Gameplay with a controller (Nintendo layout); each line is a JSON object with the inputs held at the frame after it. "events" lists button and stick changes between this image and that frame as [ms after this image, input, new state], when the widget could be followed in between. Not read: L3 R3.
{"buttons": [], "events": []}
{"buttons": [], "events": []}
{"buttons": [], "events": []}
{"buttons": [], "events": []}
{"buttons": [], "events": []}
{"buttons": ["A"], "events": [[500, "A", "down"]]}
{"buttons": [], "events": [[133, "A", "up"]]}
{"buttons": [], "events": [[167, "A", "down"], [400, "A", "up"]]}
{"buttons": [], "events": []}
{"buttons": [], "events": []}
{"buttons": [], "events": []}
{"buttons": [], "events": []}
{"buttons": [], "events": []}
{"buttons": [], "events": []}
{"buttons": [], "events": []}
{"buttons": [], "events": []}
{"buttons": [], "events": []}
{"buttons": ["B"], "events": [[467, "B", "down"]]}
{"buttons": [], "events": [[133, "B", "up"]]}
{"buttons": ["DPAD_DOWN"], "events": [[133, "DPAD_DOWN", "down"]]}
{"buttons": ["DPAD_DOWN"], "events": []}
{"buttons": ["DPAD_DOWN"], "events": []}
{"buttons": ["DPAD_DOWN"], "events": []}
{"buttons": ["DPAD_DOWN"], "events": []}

=====

REQUIREMENT -
Give back every line of the data exactly as it was written.

WRITTEN REPLY -
Gameplay with a controller (Nintendo layout); each line is a JSON object with the inputs held at the frame after it. "events" lists button and stick changes between this image and that frame as [ms after this image, input, new state], when the widget could be followed in between. Not read: L3 R3.
{"buttons": [], "events": []}
{"buttons": [], "events": []}
{"buttons": [], "events": []}
{"buttons": [], "events": []}
{"buttons": [], "events": []}
{"buttons": ["A"], "events": [[500, "A", "down"]]}
{"buttons": [], "events": [[133, "A", "up"]]}
{"buttons": [], "events": [[167, "A", "down"], [400, "A", "up"]]}
{"buttons": [], "events": []}
{"buttons": [], "events": []}
{"buttons": [], "events": []}
{"buttons": [], "events": []}
{"buttons": [], "events": []}
{"buttons": [], "events": []}
{"buttons": [], "events": []}
{"buttons": [], "events": []}
{"buttons": [], "events": []}
{"buttons": ["B"], "events": [[467, "B", "down"]]}
{"buttons": [], "events": [[133, "B", "up"]]}
{"buttons": ["DPAD_DOWN"], "events": [[133, "DPAD_DOWN", "down"]]}
{"buttons": ["DPAD_DOWN"], "events": []}
{"buttons": ["DPAD_DOWN"], "events": []}
{"buttons": ["DPAD_DOWN"], "events": []}
{"buttons": ["DPAD_DOWN"], "events": []}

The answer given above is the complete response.